■ Data under study
=======
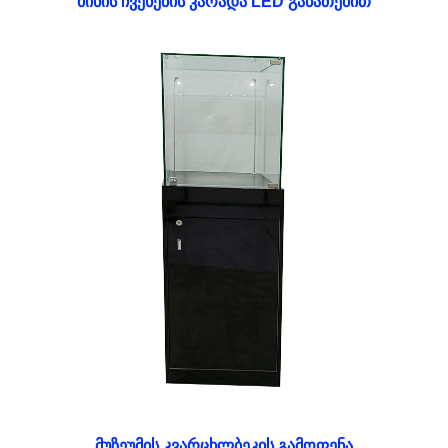
მინის ჩვენების კარადა LED განათებით
მუზეუმის კვარცხლბეკის გამოფენა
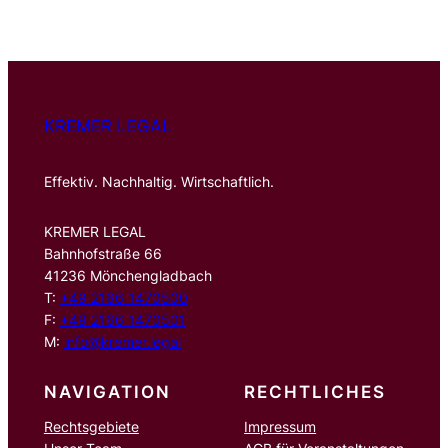
h
e
n
KREMER LEGAL
Effektiv. Nachhaltig. Wirtschaftlich.
KREMER LEGAL
Bahnhofstraße 66
41236 Mönchengladbach
T:
+49 2166 1470500
F:
+49 2166 1470501
M:
info@kremer.legal
NAVIGATION
RECHTLICHES
Rechtsgebiete
Impressum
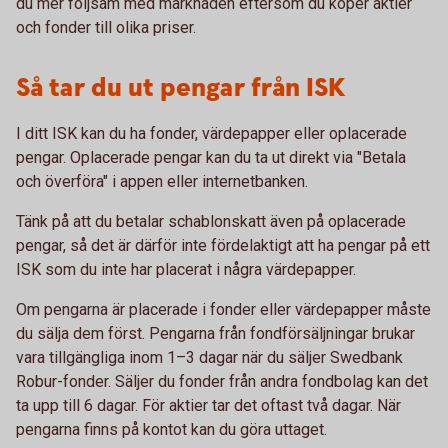
du mer följsam med marknaden eftersom du köper aktier
och fonder till olika priser.
Så tar du ut pengar från ISK
I ditt ISK kan du ha fonder, värdepapper eller oplacerade
pengar. Oplacerade pengar kan du ta ut direkt via "Betala
och överföra" i appen eller internetbanken.
Tänk på att du betalar schablonskatt även på oplacerade
pengar, så det är därför inte fördelaktigt att ha pengar på ett
ISK som du inte har placerat i några värdepapper.
Om pengarna är placerade i fonder eller värdepapper måste
du sälja dem först. Pengarna från fondförsäljningar brukar
vara tillgängliga inom 1–3 dagar när du säljer Swedbank
Robur-fonder. Säljer du fonder från andra fondbolag kan det
ta upp till 6 dagar. För aktier tar det oftast två dagar. När
pengarna finns på kontot kan du göra uttaget.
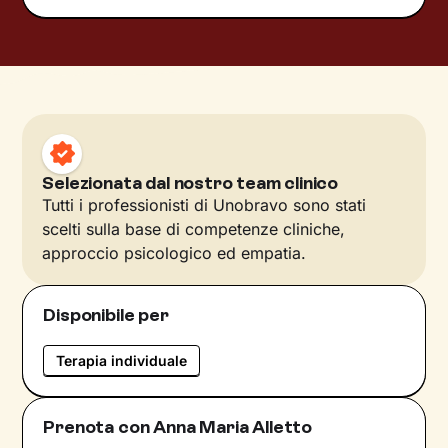
Selezionata dal nostro team clinico
Tutti i professionisti di Unobravo sono stati
scelti sulla base di competenze cliniche,
approccio psicologico ed empatia.
Disponibile per
Terapia individuale
Prenota con Anna Maria Alletto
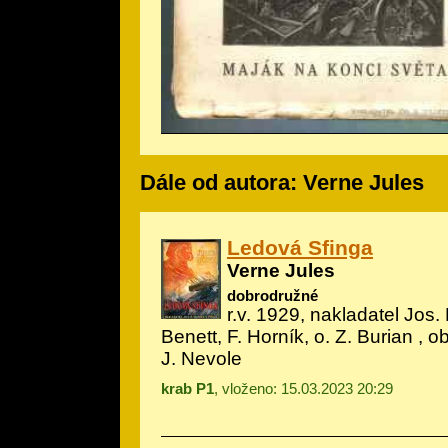
Dále od autora: Verne Jules
Ledová Sfinga
Verne Jules
dobrodružné
r.v. 1929, nakladatel Jos. 
Benett, F. Horník, o. Z. Burian
, ob
J. Nevole
krab P1
, vloženo: 15.03.2023 20:29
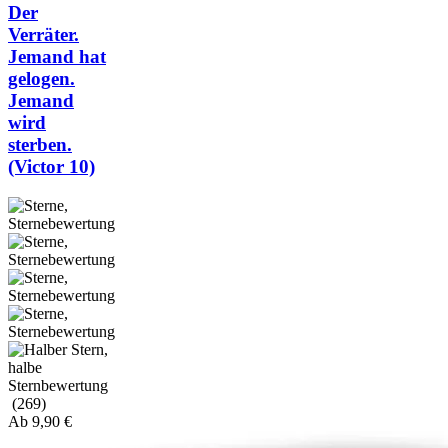
Der
Verräter.
Jemand hat
gelogen.
Jemand
wird
sterben.
(Victor 10)
(269)
Ab
9,90
€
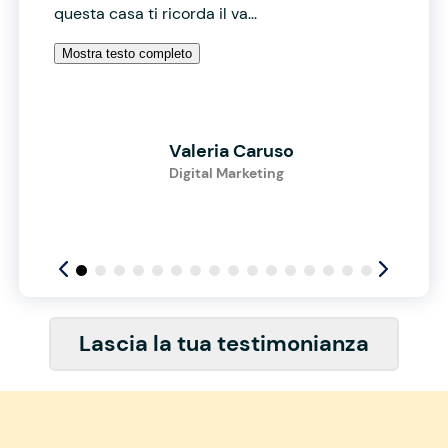
questa casa ti ricorda il va...
Mostra testo completo
Valeria Caruso
Digital Marketing
Lascia la tua testimonianza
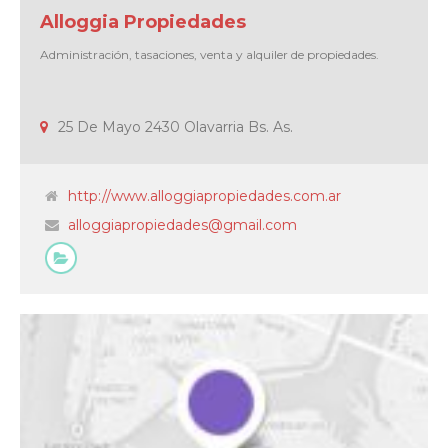
Alloggia Propiedades
Administración, tasaciones, venta y alquiler de propiedades.
25 De Mayo 2430 Olavarria Bs. As.
http://www.alloggiapropiedades.com.ar
alloggiapropiedades@gmail.com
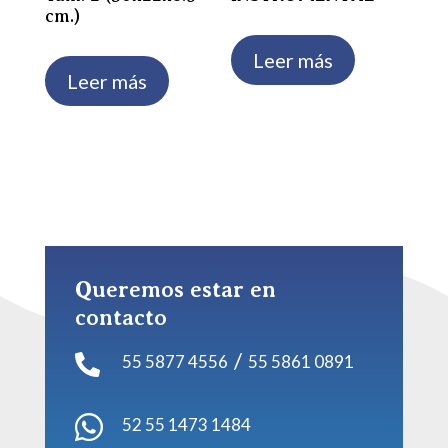
cm.)
Leer más
Leer más
Queremos estar en
contacto
/
55 5877 4556
55 5861 0891


52 55 1473 1484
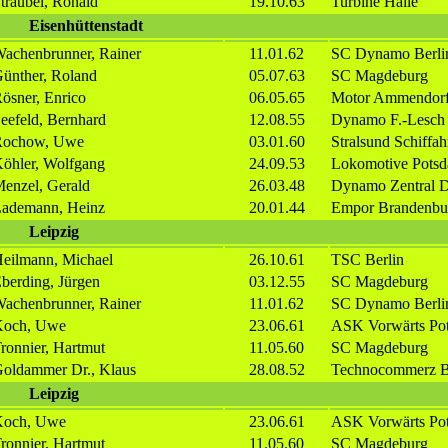
traubel, Ronald
19.10.63
Turbine Halle
Eisenhüttenstadt
achenbrunner, Rainer
11.01.62
SC Dynamo Berli
ünther, Roland
05.07.63
SC Magdeburg
ösner, Enrico
06.05.65
Motor Ammendor
eefeld, Bernhard
12.08.55
Dynamo F.-Lesch 
Rochow, Uwe
03.01.60
Stralsund Schiffah
öhler, Wolfgang
24.09.53
Lokomotive Pots
enzel, Gerald
26.03.48
Dynamo Zentral 
ademann, Heinz
20.01.44
Empor Brandenbur
Leipzig
eilmann, Michael
26.10.61
TSC Berlin
berding, Jürgen
03.12.55
SC Magdeburg
achenbrunner, Rainer
11.01.62
SC Dynamo Berli
Koch, Uwe
23.06.61
ASK Vorwärts Po
ronnier, Hartmut
11.05.60
SC Magdeburg
oldammer Dr., Klaus
28.08.52
Technocommerz B
Leipzig
Koch, Uwe
23.06.61
ASK Vorwärts Po
ronnier, Hartmut
11.05.60
SC Magdeburg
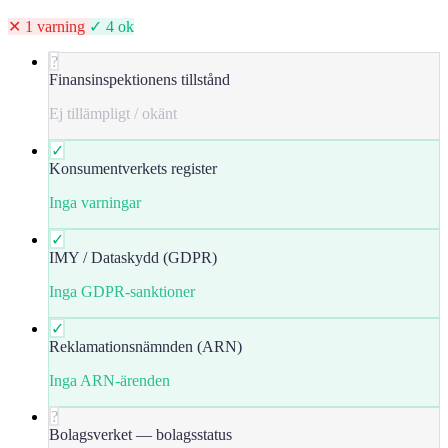
✕ 1 varning
✓ 4 ok
?
Finansinspektionens tillstånd
Ej tillämpligt / okänt
✓
Konsumentverkets register
Inga varningar
✓
IMY / Dataskydd (GDPR)
Inga GDPR-sanktioner
✓
Reklamationsnämnden (ARN)
Inga ARN-ärenden
?
Bolagsverket — bolagsstatus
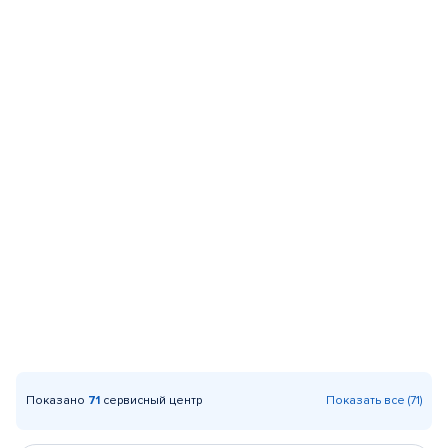
Показано
71
сервисный центр
Показать все (71)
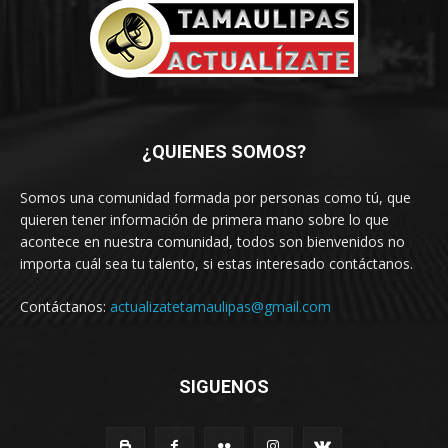
¿QUIENES SOMOS?
Somos una comunidad formada por personas como tú, que
quieren tener información de primera mano sobre lo que
acontece en nuestra comunidad, todos son bienvenidos no
importa cuál sea tu talento, si estas interesado contáctanos.
Contáctanos:
actualizatetamaulipas@gmail.com
SIGUENOS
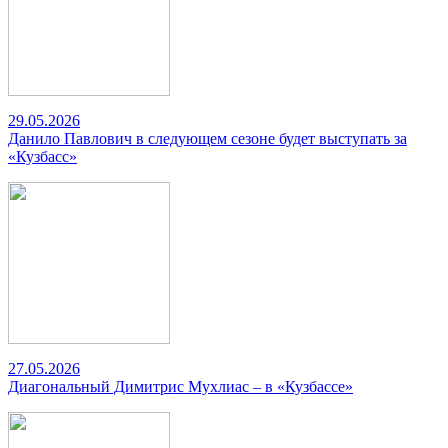
29.05.2026
Данило Павлович в следующем сезоне будет выступать за
«Кузбасс»
27.05.2026
Диагональный Димитрис Мухлиас – в «Кузбассе»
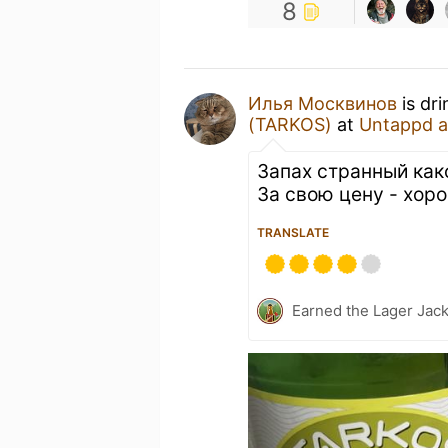
8
Илья Москвинов
is dr
(TARKOS)
at
Untappd 
Запах странный как
За свою цену - хор
TRANSLATE
Earned the Lager Jack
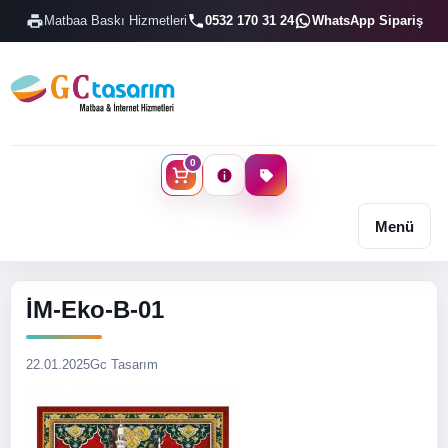
Matbaa Baskı Hizmetleri
0532 170 31 24
WhatsApp Sipariş
0
Menü
İM-Eko-B-01
22.01.2025
Gc Tasarım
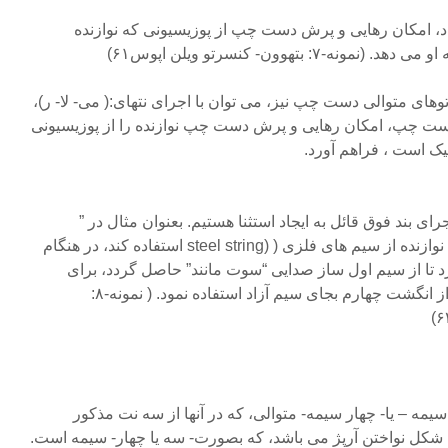
اد، امکان رهایی و پرش دست چپ از پوزیسیونی که نوازنده
: بتهوون- کنسرتو ویلن اپوس۶۱)
اتوهای متوالی دست چپ نیز، می توان با اجرای نتهای:( می- لا- ر)،
دست چپ، امکان رهایی و پرش دست چپ نوازنده را از پوزیسیونی
یک است ، فراهم آورد.
ر اجرای بند فوق قائل به ایجاد استثنا هستیم. بعنوان مثال در ”
لگاتوهای سریع” ، در صورتی که نوازنده از سیم های فلزی ( (steel string استفاده کند، در هنگام
د تا از سیم اول ساز صدایی “سوت مانند” حاصل گردد، برای
جلوگیری از این حالت می توان از انگشت چهارم بجای سیم آزاد استفاده نمود. ( نمونه-۸:
 سیمه – یا- چهار سیمه- متوالی، که در آنها از سه نت مذکور
شکل نواختن آرپژ می باشد، که بصورت- سه یا چهار- سیمه است.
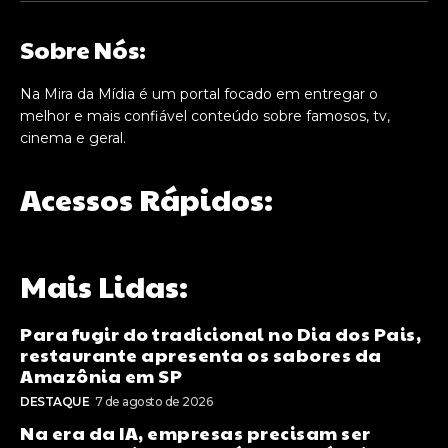
Sobre Nós:
Na Mira da Mídia é um portal focado em entregar o
melhor e mais confiável conteúdo sobre famosos, tv,
cinema e geral.
Acessos Rápidos:
Mais Lidas:
Para fugir do tradicional no Dia dos Pais,
restaurante apresenta os sabores da
Amazônia em SP
DESTAQUE
7 de agosto de 2026
Na era da IA, empresas precisam ser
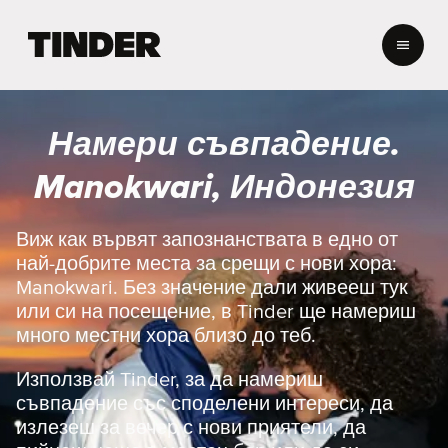
T
i
n
d
e
Намери съвпадение.
r
Н
Manokwari, Индонезия
а
ч
а
Виж как вървят запознанствата в едно от
л
най-добрите места за срещи с нови хора:
о
Manokwari. Без значение дали живееш тук
или си на посещение, в Tinder ще намериш
много местни хора близо до теб.
Използвай Tinder, за да намериш
съвпадение със споделени интереси, да
излезеш за вечер с нови приятели, да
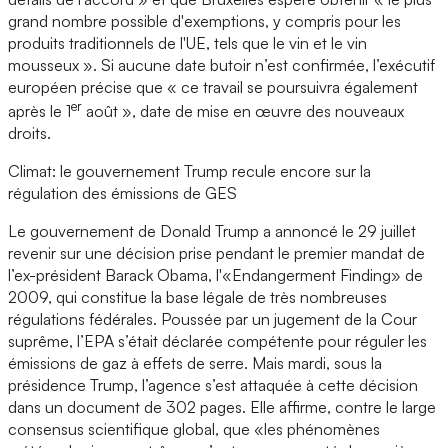
grand nombre possible d'exemptions, y compris pour les
produits traditionnels de l'UE, tels que le vin et le vin
mousseux ». Si aucune date butoir n’est confirmée, l’exécutif
européen précise que « ce travail se poursuivra également
er
après le 1
août », date de mise en œuvre des nouveaux
droits.
Climat: le gouvernement Trump recule encore sur la
régulation des émissions de GES
Le gouvernement de Donald Trump a annoncé le 29 juillet
revenir sur une décision prise pendant le premier mandat de
l’ex-président Barack Obama, l'«Endangerment Finding» de
2009, qui constitue la base légale de très nombreuses
régulations fédérales. Poussée par un jugement de la Cour
suprême, l’EPA s’était déclarée compétente pour réguler les
émissions de gaz à effets de serre. Mais mardi, sous la
présidence Trump, l’agence s’est attaquée à cette décision
dans un document de 302 pages. Elle affirme, contre le large
consensus scientifique global, que «les phénomènes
=======
All lines of the listing that contain the word "съвпадение" should be copied out.

■ Worked solution
Намери съвпадение.
съвпадение със споделени интереси, да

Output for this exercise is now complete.